Oh well, it was great while it lasted.

The Dept of Gen Services has been doing some good work in fleet management and they think they will save some serious cash. Rich Sliwoski sought me out and we had brief but meaningful meeting in the lobby of the Patrick Henry Building. At least they are trying, hopefully real results will be seen. At least they are trying...that's a good thing.

I will try to get him to email me that powerpoint he put together on it....

Monday, October 16, 2006

Cato Policy Report: How School Choice Can Help States Reduce Education Costs

AFPVA has had a busy summer as well, so we also apologize for the light blogging for the past few months. As we hit the road this summer on our Taxpayer Trust Tour to highlight out-of-control state spending, one of the issues that was raised over and over again by AFP members was a concern about K-12 education spending.

Education reform has been a topic of much discussion here on the Cost Cutting Caucus blog (examples here and here), and earlier this month, the Cato Institute released a new policy analysis by David Salisbury, which examines the fiscal benefits that can be gained by implementing school choice programs.

Historically, elementary and secondary education has been the largest item in state budgets. During the past three decades, state spending on public education has grown both in terms of revenues spent per pupil and as a percentage of total personal income. Spending on K–12 education is expected to continue to rise during the next few years, mainly because of the increased number of teachers and other school personnel that will be needed to meet increased enrollment.

In view of the large share of state budgets devoted to public education and the cost increases expected in the future, it is appropriate to ask how state policymakers might reduce the rate of growth of local and state spending on education. One of the most promising means for doing so is school choice. To demonstrate the potential impact of school choice on state budgets, this paper draws from legislative and independent evaluations of the fiscal effects of such programs in the states that have enacted or are contemplating enacting them.

-- David Salisbury, “Saving Money and Improving Education: How School Choice Can Help States Reduce Education Costs” (executive summary)


Thursday, October 12, 2006

Money saved!

While many people often scoff at the ability of legislators to actually save money, I am always impressed when it actually happens.

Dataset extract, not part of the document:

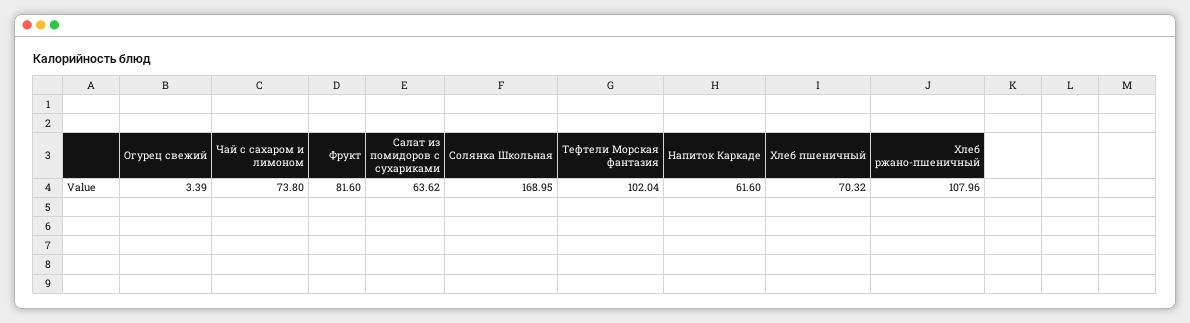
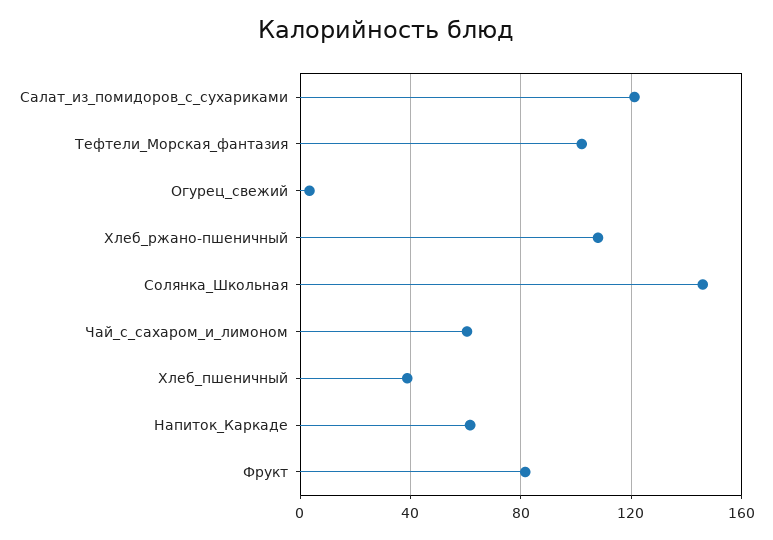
Чай с сахаром и лимоном: 73.8 -> 60
Салат из помидоров с сухариками: 63.62 -> 120
Солянка Школьная: 168.95 -> 145
Хлеб пшеничный: 70.32 -> 40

In this year's GA Session, the Commonwealth finally moved on the consolidation of the two campuses of the Virginia School for the Deaf and Blind. After THIRTY years of study, review, discussion, and political fighting, the schools will finally be consolidated to the campus at Staunton (pronounced stan ton ).

There are approximately 180 students enrolled in both schools and now part of the savings derived from the consolidation will go to these deserving students. That is good governance and we should all be proud that it has finally happened.

This really is a win-win. The campus at Hampton is about 80 acres and just off I-664 perfectly located so that literally thousands of Hampton Roads citizens can access whatever becomes the new use/uses for this property. The possibilities are tremendous and I look forward to helping that property develop.

Back in the saddle again

I realize that we have been off the blogosphere for far too long, but the Special Session was preceded by the preparation for those fabulous two days of watching 27 bills be passed by the House to be declared as "doing nothing".

Following the Special Session, I had to attend the International Bottled Water Association convention in Las Vegas. Then back to Richmond for two days of legislative meetings or as the press calls them - days of doing nothing.

NOT that I am complaining, but honestly how can passing over two dozen bills be called doing nothing? Sure didn't feel like it. In fact, as a member on the House Transportation Committee I was thoroughly impressed with the House package. Naturally, I would have liked my congestion pricing legislation to move forward. There is always another day or session in January anyway.